A menos que uno crea que los cambios de los años últimos fueron ilusorios, que dentro de poco los Estados Unidos se desinflarán, la globalización se esfumará y el capitalismo estallará, llevando consigo todo cuanto ha sucedido a partir de los años ochenta, las opciones frente a la Argentina seguirán siendo tres. El país, representado por la clase dirigente, podría comprometerse con la corriente dominante. En tal caso le convendría hacerlo con entusiasmo, no como si se tratara de un castigo inmerecido y brutal, pero parecería que esta opción, la segunda, ha sido la elegida. O podría tratar de nadar contra la corriente por preferir el atraso supuestamente digno a resignarse al triunfo de cualquier variante del capitalismo liberal. Esta tercera opción es la favorecida por el grueso de los políticos, intelectuales y clérigos aunque, demás está decirlo, ha sido rechazada de manera contundente por los muchos argentinos jóvenes y no tan jóvenes que, reacios a ser sacrificados como carne de cañón en una guerra ideológica que carece de sentido, emigran ya a los Estados Unidos, ya a la Unión Europea, porque les encanta la idea de poder vivir en la clase de sociedad que según tantos líderes locales deberían despreciar por capitalista y, peor, «neoliberal».

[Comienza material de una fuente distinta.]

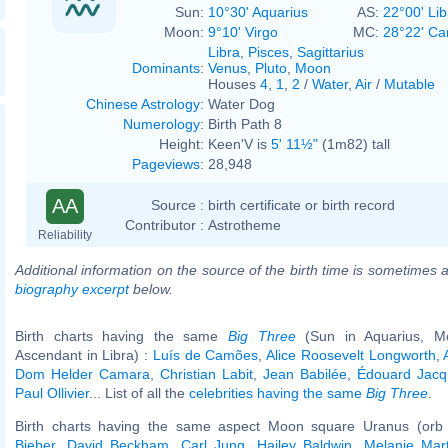
Sun:
10°30' Aquarius
AS:
22°00' Lib
Moon:
9°10' Virgo
MC:
28°22' Ca
Libra
,
Pisces
,
Sagittarius
Dominants
:
Venus
,
Pluto
,
Moon
Houses
4
,
1
,
2
/
Water
,
Air
/
Mutable
Chinese Astrology
:
Water Dog
Numerology
:
Birth Path 8
Height:
Keen'V is
5' 11½"
(1m82) tall
Pageviews
:
28,948
AA
Source :
birth certificate or birth record
Contributor :
Astrotheme
Reliability
Additional information on the source of the birth time is sometimes a
biography excerpt
below.
Birth charts having the same
Big Three
(Sun in Aquarius, Mo
Ascendant in Libra) :
Luís de Camões
,
Alice Roosevelt Longworth
,
Dom Helder Camara
,
Christian Labit
,
Jean Babilée
,
Édouard Jacq
Paul Ollivier
... List of all the
celebrities having the same
Big Three
.
Birth charts having the same aspect Moon square Uranus (orb
Bieber
,
David Beckham
,
Carl Jung
,
Hailey Baldwin
,
Melanie Mart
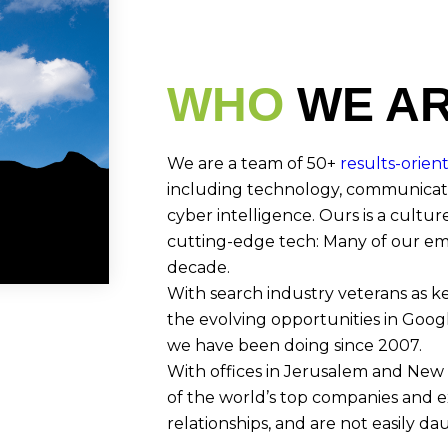
WHO
WE A
We are a team of 50+
results-orien
including technology, communicati
cyber intelligence. Ours is a culture
cutting-edge tech: Many of our emp
decade.
With search industry veterans as k
the evolving opportunities in Googl
we have been doing since 2007.
With offices in Jerusalem and New 
of the world’s top companies and e
relationships, and are not easily da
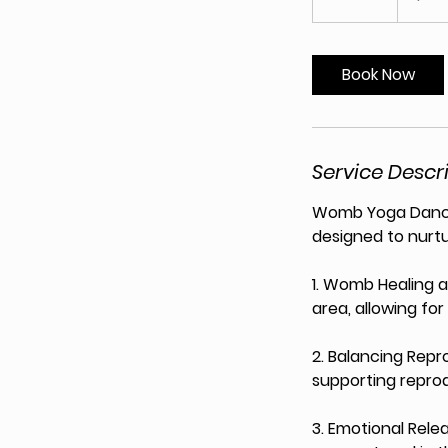
5
m
i
Book Now
n
Service Descr
Womb Yoga Dance 
designed to nurt
1. Womb Healing a
area, allowing fo
2. Balancing Repro
supporting reprod
3. Emotional Relea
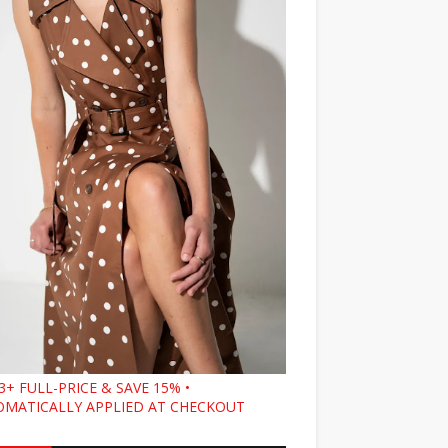
3+ FULL-PRICE & SAVE 15% •
MATICALLY APPLIED AT CHECKOUT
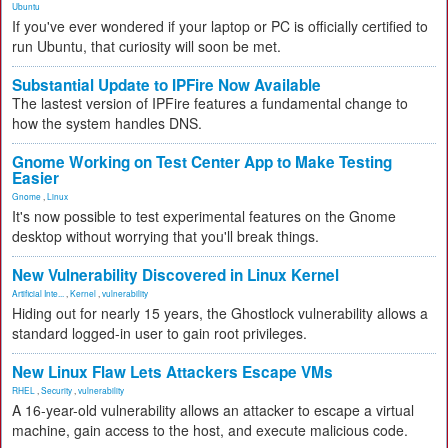
Ubuntu
If you've ever wondered if your laptop or PC is officially certified to
run Ubuntu, that curiosity will soon be met.
Substantial Update to IPFire Now Available
The lastest version of IPFire features a fundamental change to
how the system handles DNS.
Gnome Working on Test Center App to Make Testing
Easier
Gnome
,
Linux
It's now possible to test experimental features on the Gnome
desktop without worrying that you'll break things.
New Vulnerability Discovered in Linux Kernel
Artificial Inte...
,
Kernel
,
vulnerability
Hiding out for nearly 15 years, the Ghostlock vulnerability allows a
standard logged-in user to gain root privileges.
New Linux Flaw Lets Attackers Escape VMs
RHEL
,
Security
,
vulnerability
A 16-year-old vulnerability allows an attacker to escape a virtual
machine, gain access to the host, and execute malicious code.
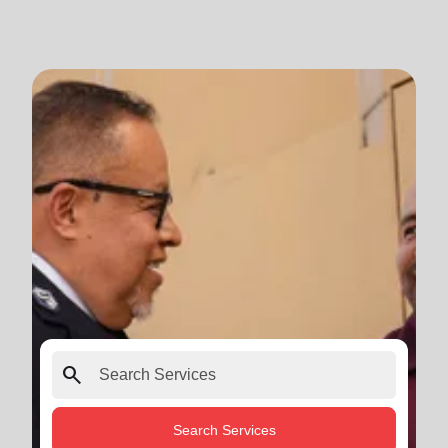
search
Search Services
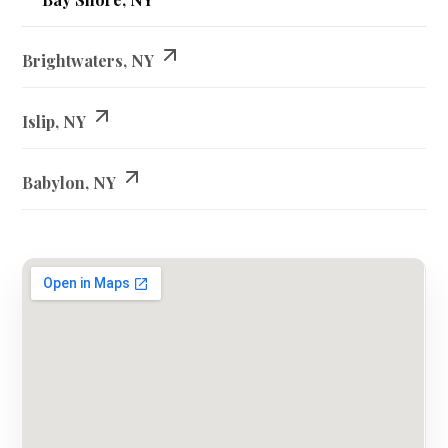
Brightwaters, NY
Islip, NY
Babylon, NY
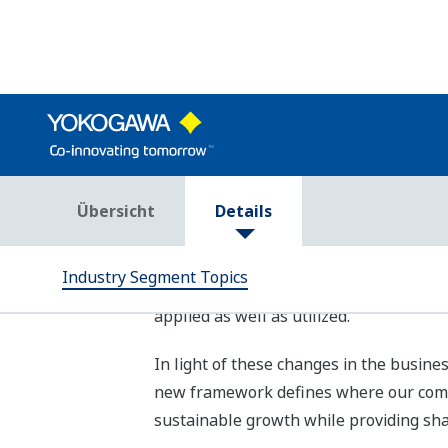
To realize these “Three goals,” we at 
(SDGs) by 2030 through contributing to
key contribution areas. We have also ide
targets for each area. Furthermore, Yo
to the business areas of all three ind
contribution to the SDGs.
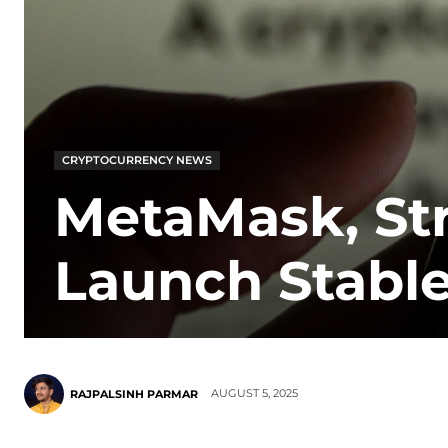
CRYPTOCURRENCY NEWS
MetaMask, Str
Launch Stab
AUGUST 5, 2025
RAJPALSINH PARMAR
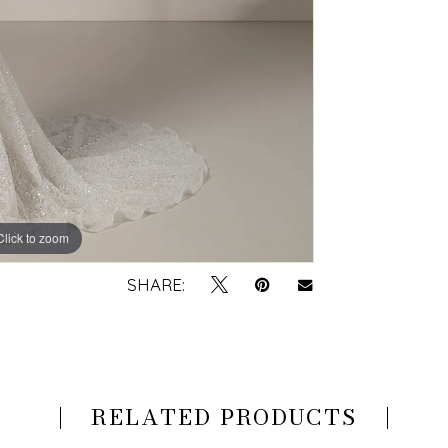
Click to zoom
Click to zoom
SHARE:
RELATED PRODUCTS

Tenía razón el chaqueño Angel Rozas cuando dijo que el presidente Fernando de la Rúa se ha visto "superado" por los acontecimientos. En cambio, se han equivocado por completo todos aquellos que atribuyen su manifiesta falta de autoridad a nada más que su temperamento vacilante. La verdad es que la Argentina estaría en graves problemas incluso si después de su triunfo electoral en octubre de 1999 De la Rúa se hubiera metamorfoseado de la noche a la mañana en un estadista plenamente comparable con Otto von Bismarck dotado de una voluntad churchilliana porque "la crisis", lejos de limitarse a la UCR y lo que aún queda del Frepaso, abarca a casi toda la clase política nacional y a muchos otros sectores también. Como acaba de señalar un representante cabal de dicha clase, Eduardo Duhalde, el peronismo no constituye una alternativa viable a la Alianza porque está tan "desconcertado" como el movimiento gobernante. En cuanto a los distintos "polos" que conforman figuras como las del sacerdote Luis Farinello, la diputada "carismática" Elisa Carrió y otras de la misma especie, la mera idea de que podrían ayudarnos a encontrar el norte es francamente absurda: no se trata de "soluciones" factibles sino de síntomas dolorosos de la confusión imperante.